DEQ official says organization still waiting on price to determine future of wind turbine at Bay City office
BAY CITY, MI – While officials from the Department of Environmental Quality know the cause of the malfunctioning turbine at the Bay City office, the cost of possible repairs and upgrades remains up in the air.
In May, Kevin King, chief of field operations facilities for the DEQ, said the Wind Turbine Technician Academy at Kalamazoo Valley Community College determined the cause of malfunction, a gearbox failure. The college, which has the same model turbine as the Bay City office, Entegrity EW 50, was performing upgrades on their machine, hoping to limit the wear and tear.

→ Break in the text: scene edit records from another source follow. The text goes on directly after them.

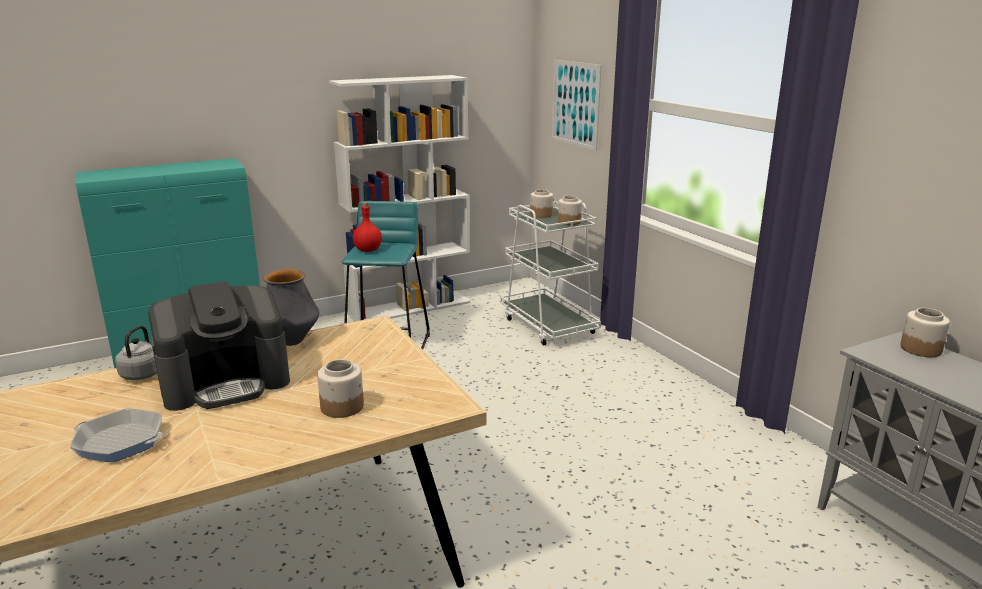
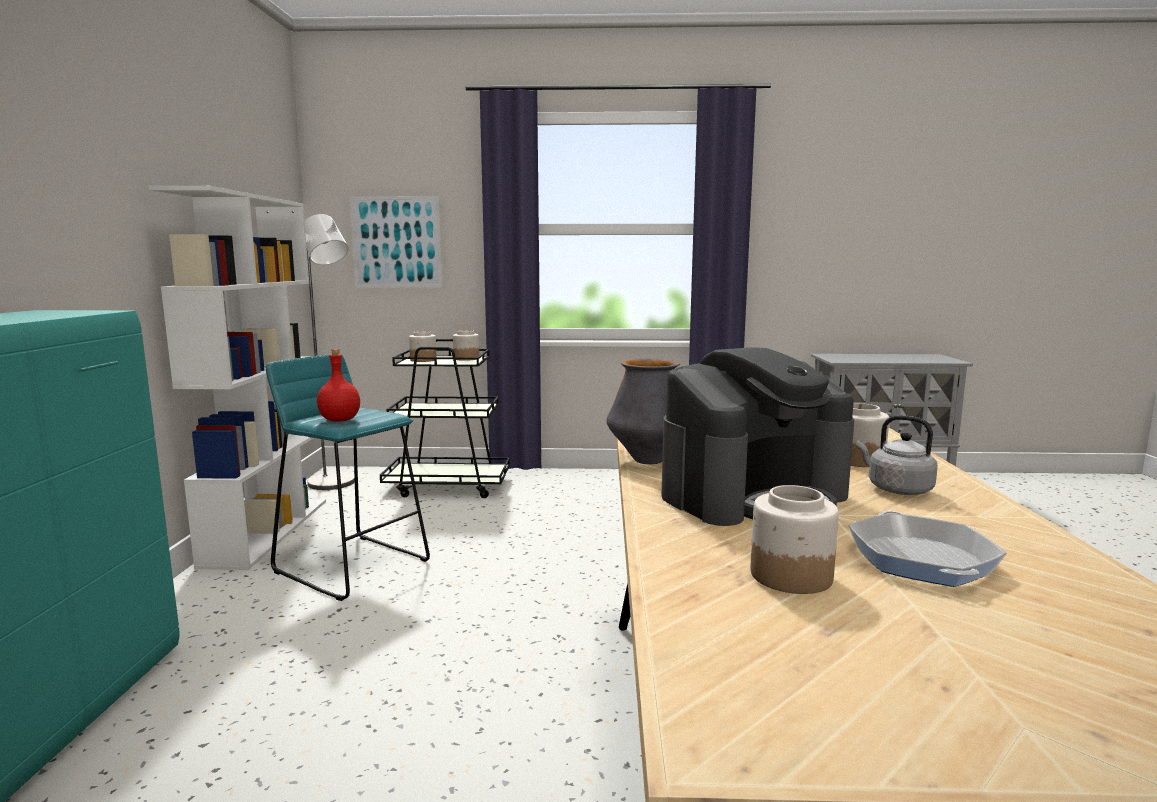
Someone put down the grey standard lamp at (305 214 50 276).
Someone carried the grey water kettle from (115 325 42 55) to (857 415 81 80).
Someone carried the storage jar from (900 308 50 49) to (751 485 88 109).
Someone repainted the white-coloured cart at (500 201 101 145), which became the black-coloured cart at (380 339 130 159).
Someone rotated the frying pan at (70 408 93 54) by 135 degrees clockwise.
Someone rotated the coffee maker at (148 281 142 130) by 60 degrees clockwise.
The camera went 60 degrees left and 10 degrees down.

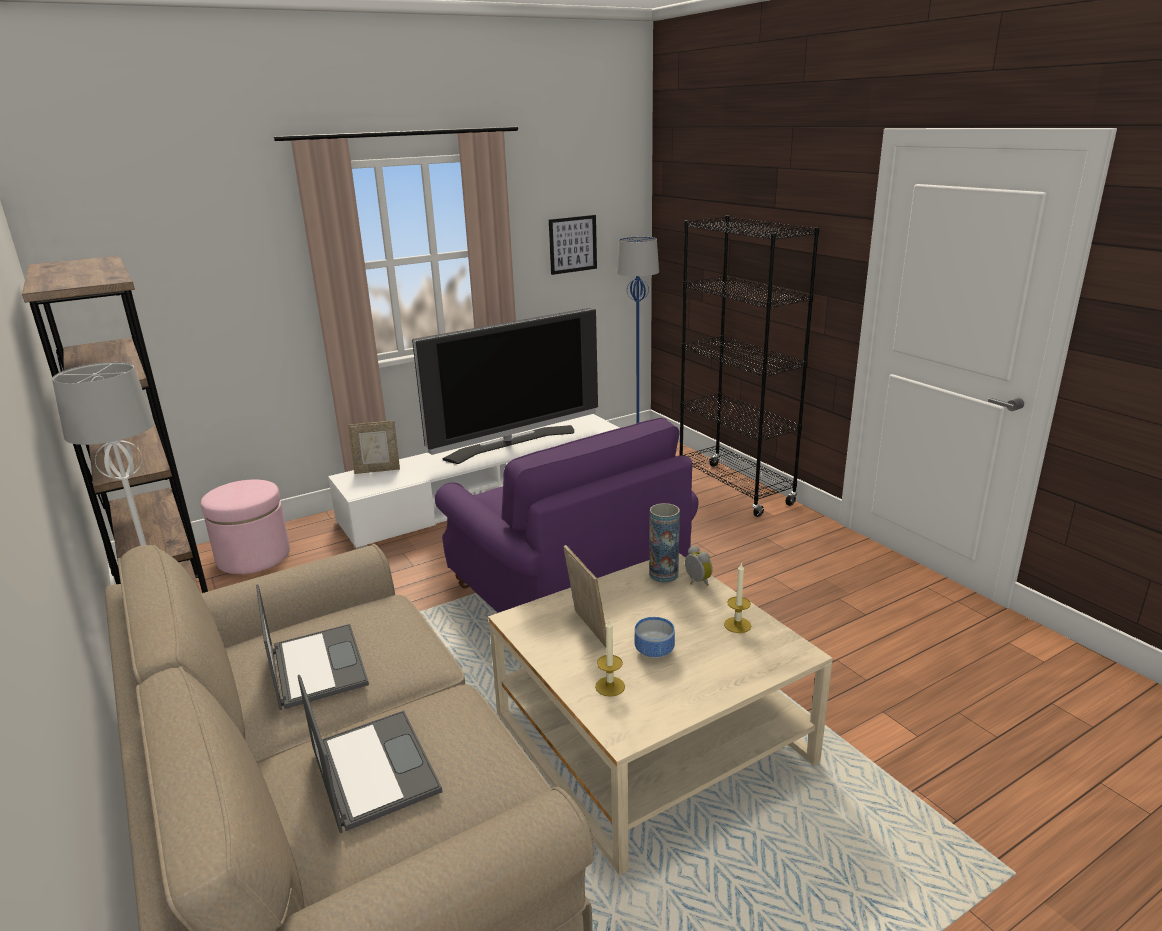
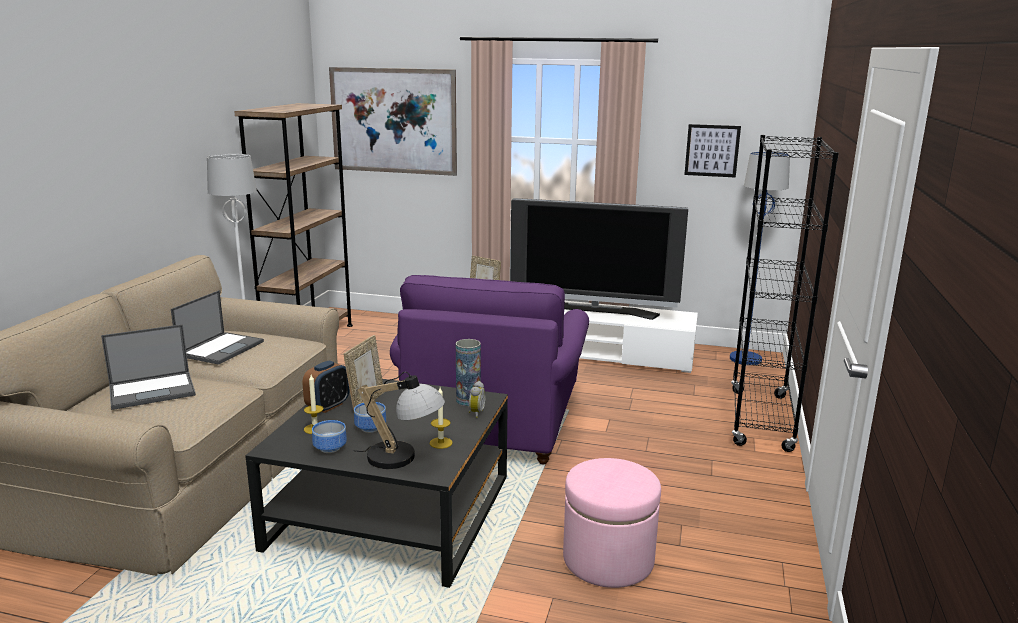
Someone put down the table clock at (303 361 46 52).
Someone put down the serving bowl at (312 420 35 33).
Someone put up the picture at (329 67 128 109).
Someone put down the tabletop lamp at (353 372 92 97).
Someone carried the pinkish ottoman from (201 480 89 94) to (563 458 98 130).
Someone repainted the sand-coloured low table at (488 553 345 322), which became the black-coloured low table at (245 379 263 209).
Someone rotated the notebook computer at (298 675 144 158) by 45 degrees clockwise.
The camera went 45 degrees right and 5 degrees down.

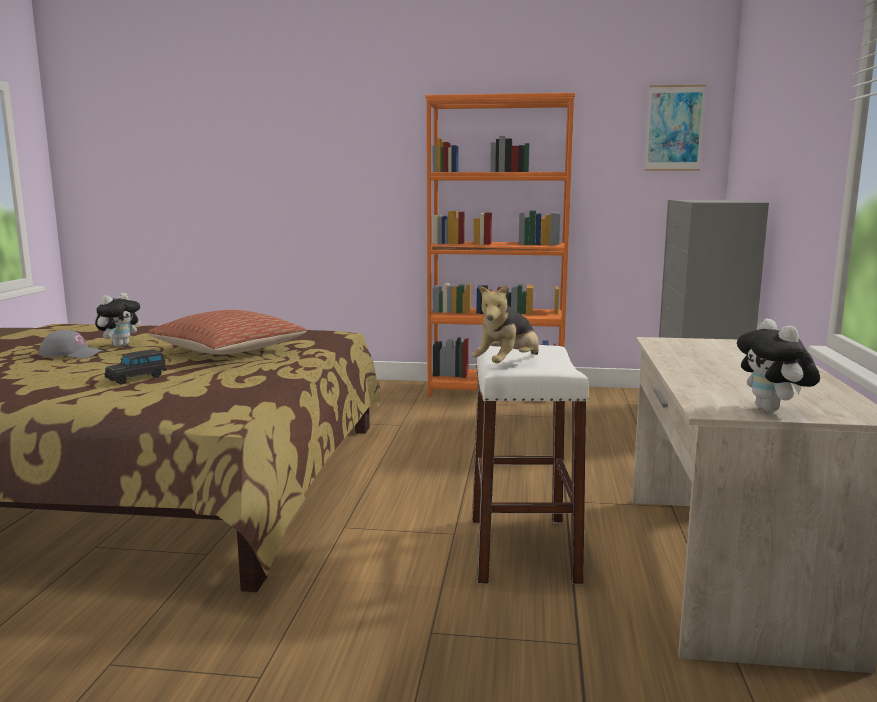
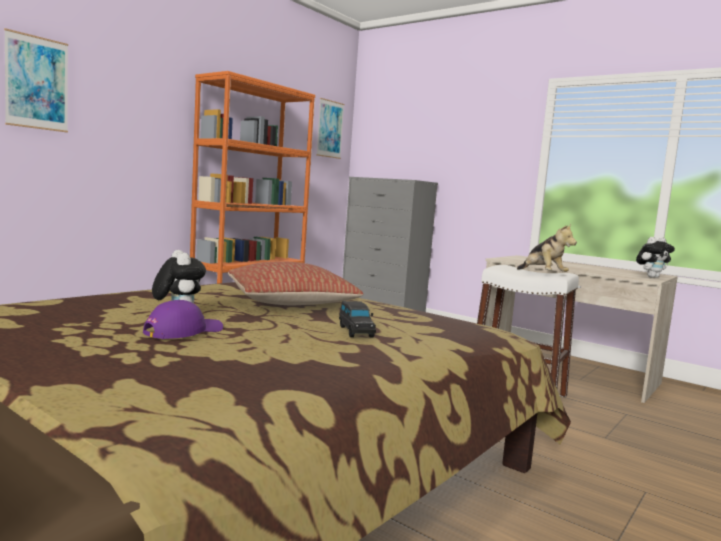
Someone put up the picture at (4 28 64 104).
Someone repainted the grey peaked cap at (38 330 66 29), which became the purple-coloured peaked cap at (143 300 80 39).
Someone rotated the cuddly toy at (737 318 83 94) by 45 degrees counterclockwise.
The camera went 60 degrees left and 5 degrees down.

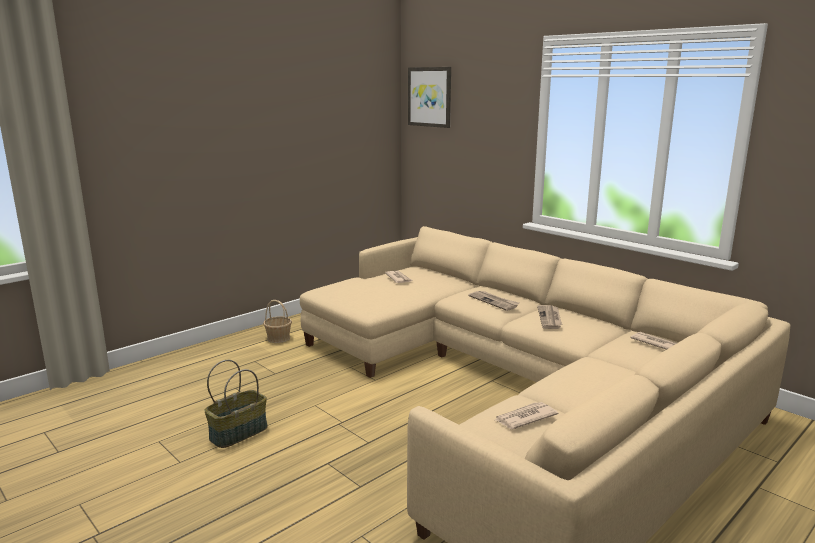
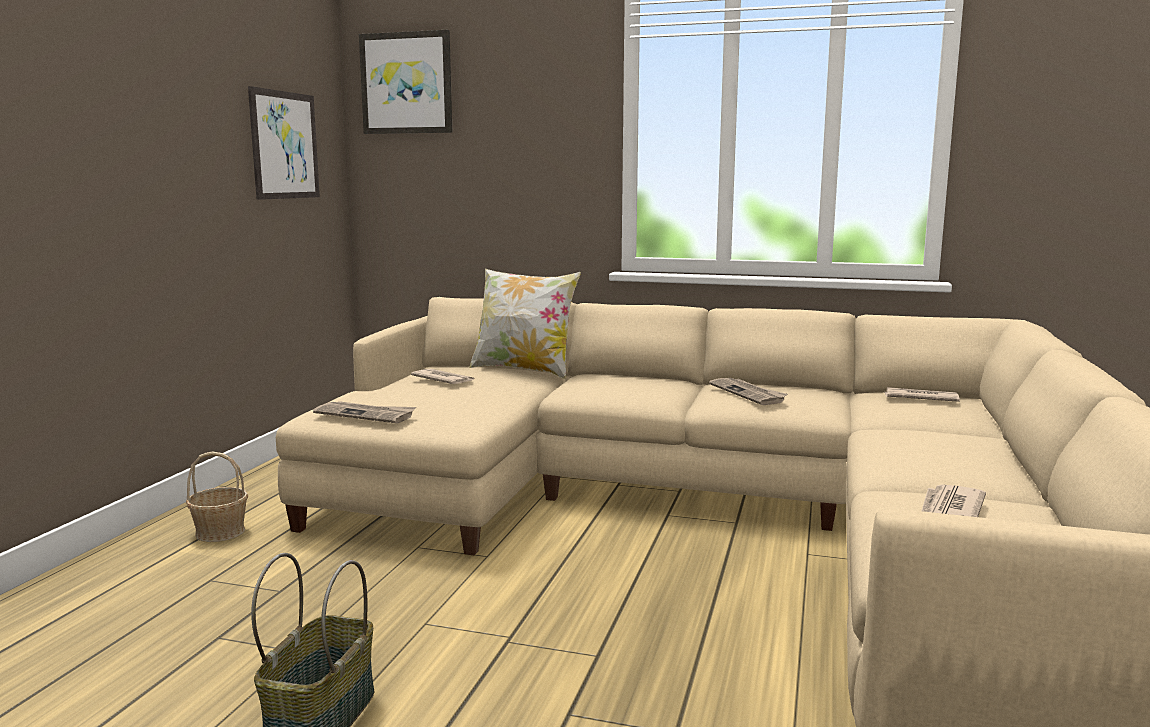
Someone put up the picture at (248 86 72 114).
Someone put down the pillow at (469 269 112 110).
Someone carried the daily paper from (468 291 51 20) to (313 401 103 22).
The camera went 30 degrees left and 5 degrees down.

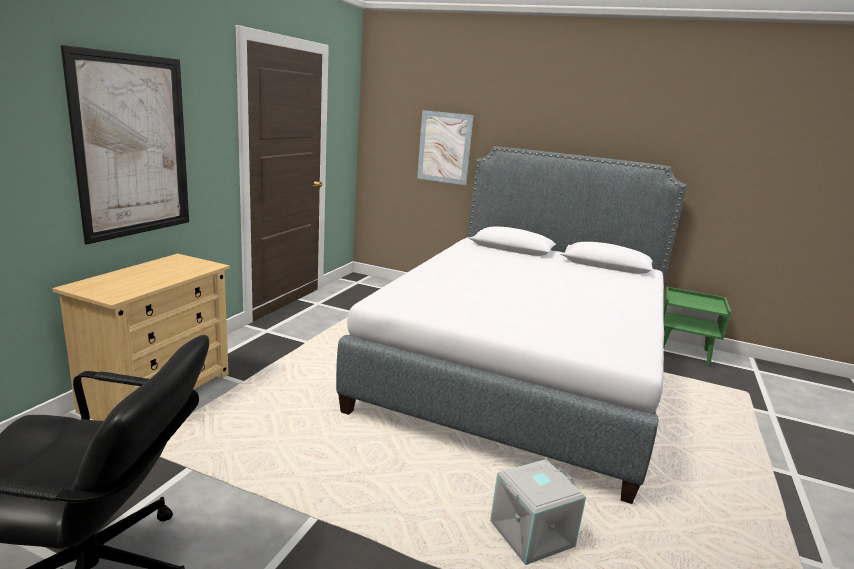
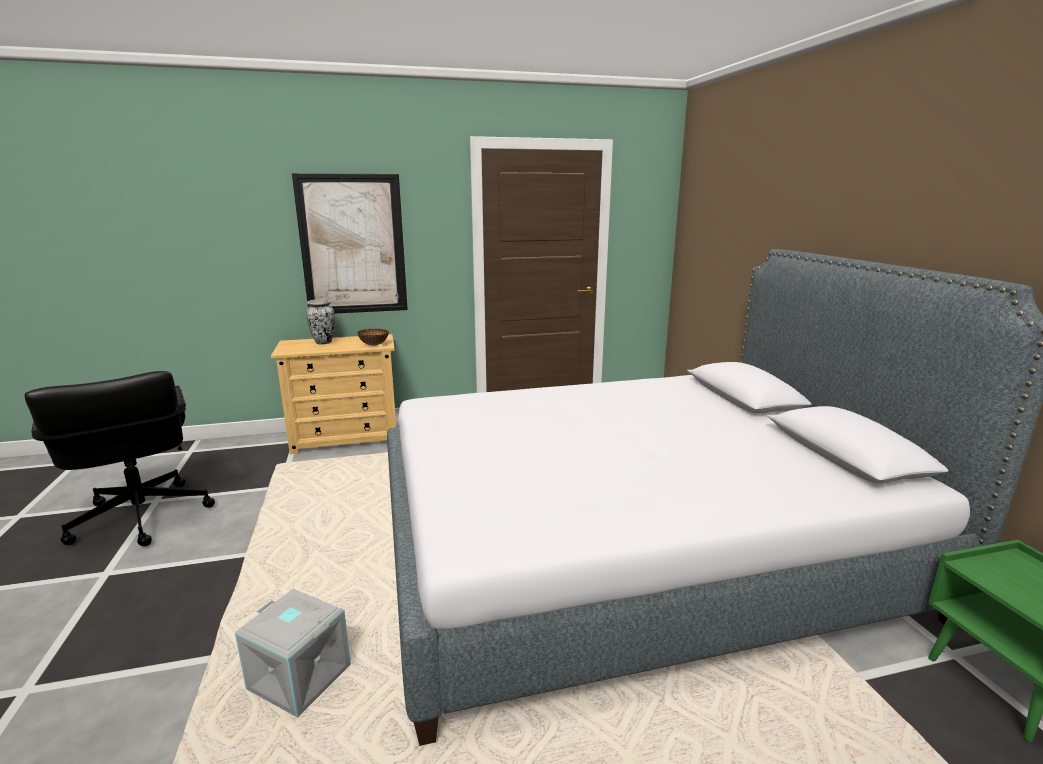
Someone took away the picture at (417 110 56 75).
Someone put down the decorative vase at (306 299 29 46).
Someone put down the serving bowl at (358 329 31 17).
The camera went 55 degrees right and 0 degrees up.

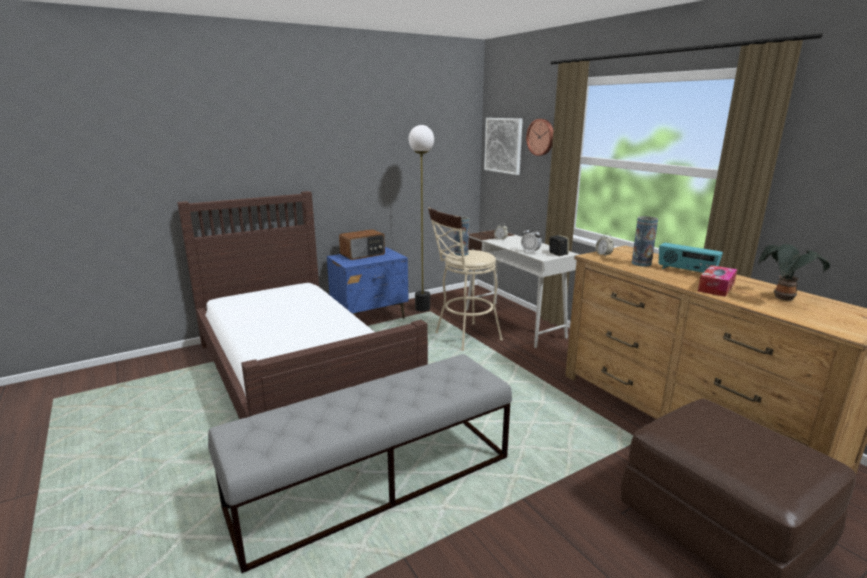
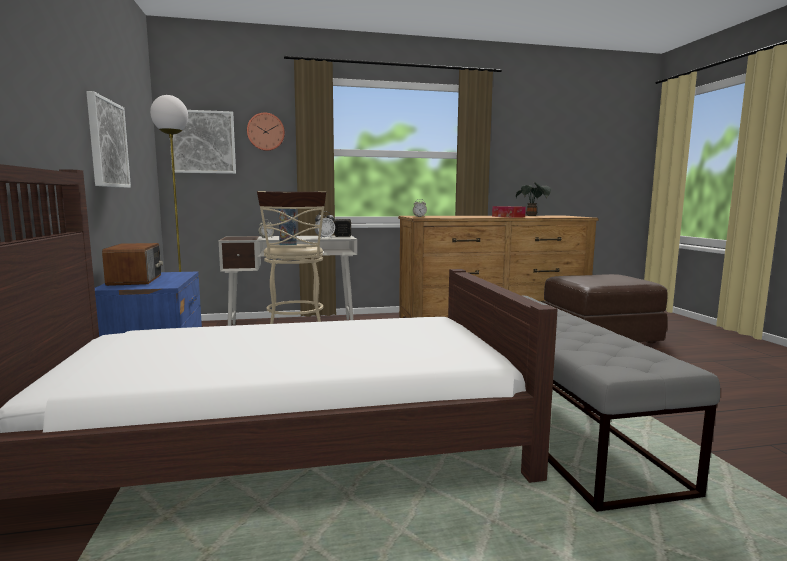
Someone took away the decorative vase at (632 216 26 51).
Someone took away the radio set at (659 243 64 30).
Someone put up the picture at (86 91 45 97).
The camera went 70 degrees left and 10 degrees down.

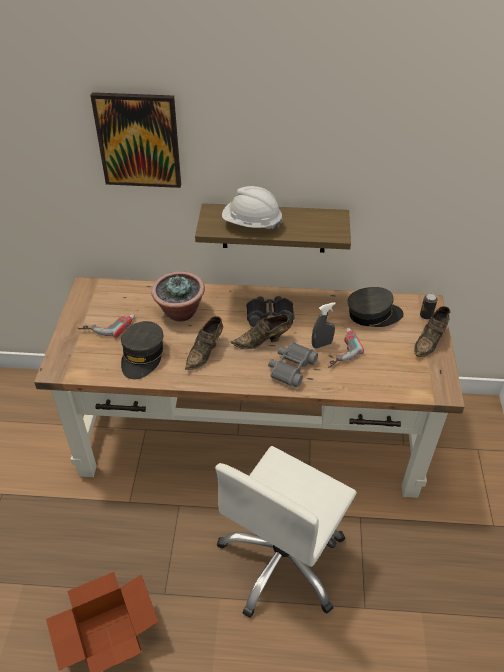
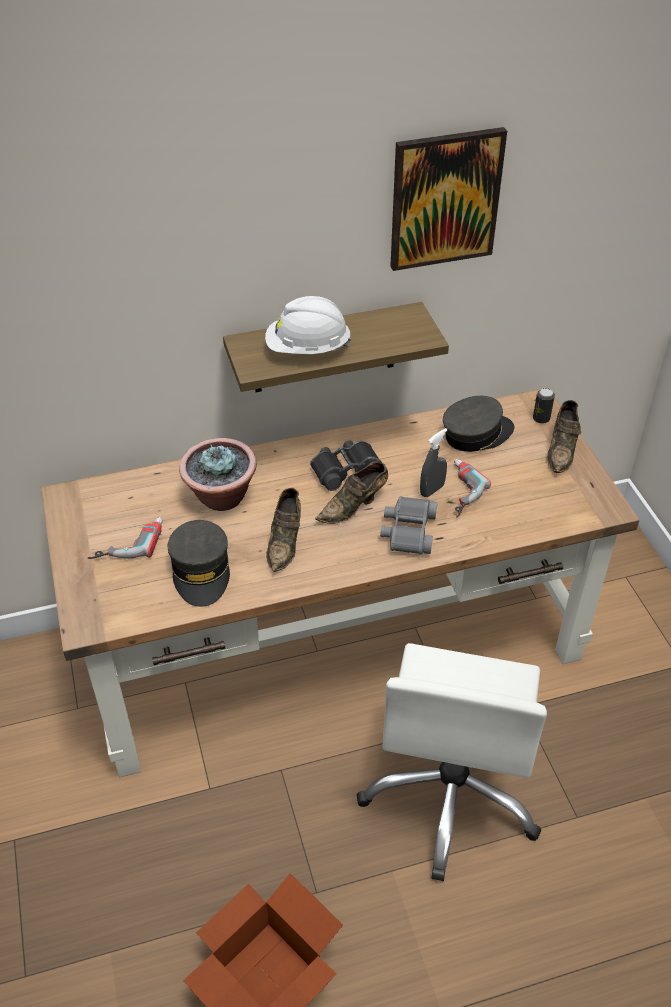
Someone carried the picture from (90 92 91 96) to (390 127 117 144).
The camera went 20 degrees left and 0 degrees up.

On Wednesday, King said the college has the upgrades working in the laboratory, but do not yet know how much it would cost to apply the changes to a machine.
“They’re approaching completion. Now it’s a matter of finding out what the cost is going to be,” King said.
He said the earliest he expects to know about possible costs is September.
“I can’t imagine them knowing the price for the next couple months,” King said. “They have to figure out what it’s going to cost, parts and supplies.”
The turbine was installed at the 401 Ketchum St. location in 2009 by Entegrity Wind Systems. Entegrity Wind Systems was declared bankrupt by a Canadian judge in October 2009, according to reports. The original cost of the turbine, which stopped spinning in 2011, was $250,000.
In January, crews from Kent City-based Kent Power disassembled the tower. The DEQ’s contract with Kent Power to dismantle the tower is $19,475.
In March, King said the department has a few options, including repairing the machine, purchasing a new turbine or scrapping the tower. King said the department is also considering replacing the broken part with a stronger material, like steel, or converting the structure into a cell phone tower.